Segment Start: TEXT
The researchers propose a hypothesis that non-specific purulent-inflammatory conditions are primarily occasioned by interferences at low-molecular level, that is, they are caused by SMOM, while the molecules homeostasis decompensation is the leading causative agent in complex polyfactorial pathogenesis of various health conditions such as sepsis rather than the microbe itself (Beloborodova & Osipov, 2000). To evaluate the above hypothesis, the researchers studied blood samples of 25 healthy subjects and 161 patients suffering from various health conditions.

The results reveals the existence of SMOM in all the cases studied – healthy subjects and ill patients – in the form of fatty acids, phenyl-carbonic components, aldehyde substances, and alcohol, which are never usually synthesized by human beings, but are metabolites of the microbes (Beloborodova & Osipov, 2000). However, the quantitative and qualitative aspects of the SMOM differ in substantial ways between the patients and the healthy subjects.

Indeed, findings demonstrates that components of minimal molecular weight, which forms the fundamental structural elements of typical endogenous microflora and have significance presence in the blood stream of healthy individuals, vanished completely or were there in extremely low quantities. Also, concentrations of bacteria components or molecules were found to have increased by 10 times in the blood of sick subjects, and some patients recorded concentrations of 100 times. These molecules, according to Beloborodova & Osipov (2000) are rarely found in the blood of healthy people. Other SMOM were also found in the blood of patients. The results of the study, therefore, support the initial hypothesis – that SMOM have the capacity to cause disease. The Gas chromatography-mass spectrometry was used.

The results are significant in that they shed light on the inter-linkages between these substances and the various health conditions affecting people. This study presents knowledge that can be used by practitioners to develop preventive, neutralizing, or regulating strategies for the excreted substances. However, “…there’s still serious lack of knowledge on basic relationship between the superior-host’s and inferior-microbe’s organisms” (Beloborodova & Osipov, 2000, p. 12). A better understanding of this relationship will offer practitioners new tools of regulating the host’s association with its microflora in diverse pathologic environments.

The article, though laced with complicated statistical interpretations, is informative. Indeed, it does not only provide a framework for establishing the relationship between SMOM and various health conditions, but also discusses why maintaining a healthy relationship between some of the microbes and hosts is important for healthy living. More importantly, it provides a new angle of diagnosing and treating some health conditions such as sepsis.

Reference List

Beloborodova, N.V., & Osipov, G.A. (2000). Small molecules originating from microbes (SMOM) and their role in microbes-host relationship. Microbiology Ecology in Health and Diseases, 12(1), 12-21. Web.
Segment End: TEXT
Segment Start: INFORMATION PROVIDED
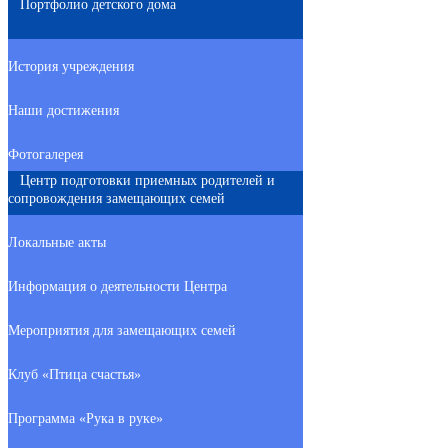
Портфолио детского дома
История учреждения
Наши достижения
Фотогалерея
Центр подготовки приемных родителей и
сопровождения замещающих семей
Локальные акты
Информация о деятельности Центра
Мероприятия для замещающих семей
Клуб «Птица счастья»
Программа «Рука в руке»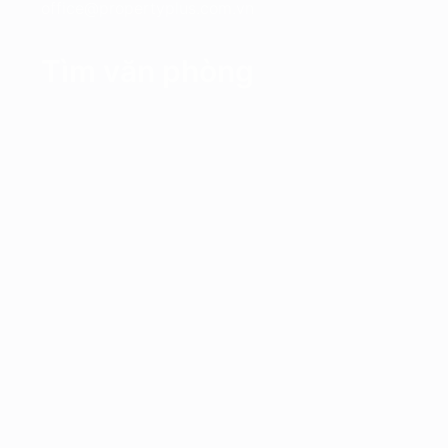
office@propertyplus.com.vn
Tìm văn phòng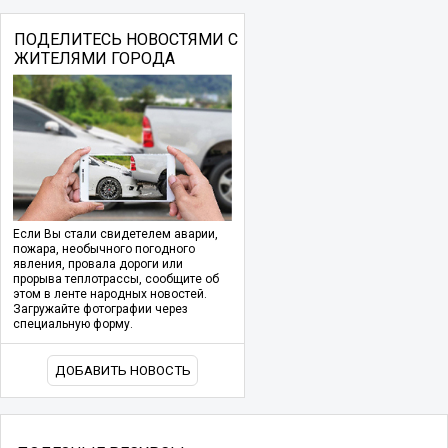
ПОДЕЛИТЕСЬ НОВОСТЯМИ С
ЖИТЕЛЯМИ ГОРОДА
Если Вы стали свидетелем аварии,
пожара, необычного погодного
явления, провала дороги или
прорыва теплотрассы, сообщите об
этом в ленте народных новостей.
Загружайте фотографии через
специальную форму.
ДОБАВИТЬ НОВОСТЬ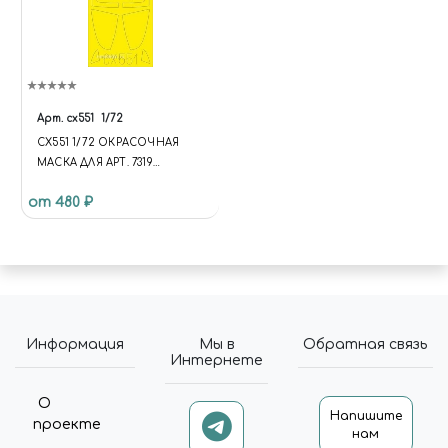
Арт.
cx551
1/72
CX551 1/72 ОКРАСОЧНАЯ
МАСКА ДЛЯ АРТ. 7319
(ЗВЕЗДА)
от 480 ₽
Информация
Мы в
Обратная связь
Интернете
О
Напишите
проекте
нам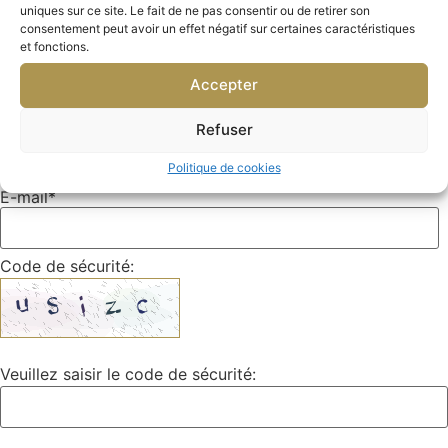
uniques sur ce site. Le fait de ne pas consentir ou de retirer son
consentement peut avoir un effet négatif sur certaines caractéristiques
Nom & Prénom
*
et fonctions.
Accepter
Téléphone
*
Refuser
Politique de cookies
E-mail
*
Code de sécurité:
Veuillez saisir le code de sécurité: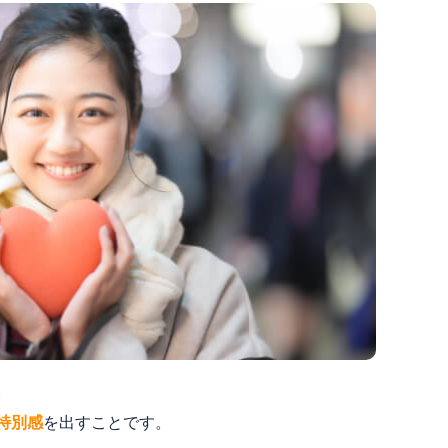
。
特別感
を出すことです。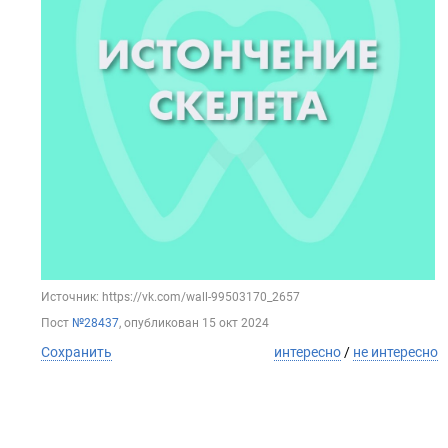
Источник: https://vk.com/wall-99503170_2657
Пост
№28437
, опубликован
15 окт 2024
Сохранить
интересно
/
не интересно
Segment End: INFORMATION PROVIDED
DIRECTIONS FOR THIS TASK: Copy, word for word, the stretch of the summary of the SMOM study from "Beloborodova, N.V., &" through "12(1), 12-21. Web.".

REPLY TO THE TASK:
Beloborodova, N.V., & Osipov, G.A. (2000). Small molecules originating from microbes (SMOM) and their role in microbes-host relationship. Microbiology Ecology in Health and Diseases, 12(1), 12-21. Web.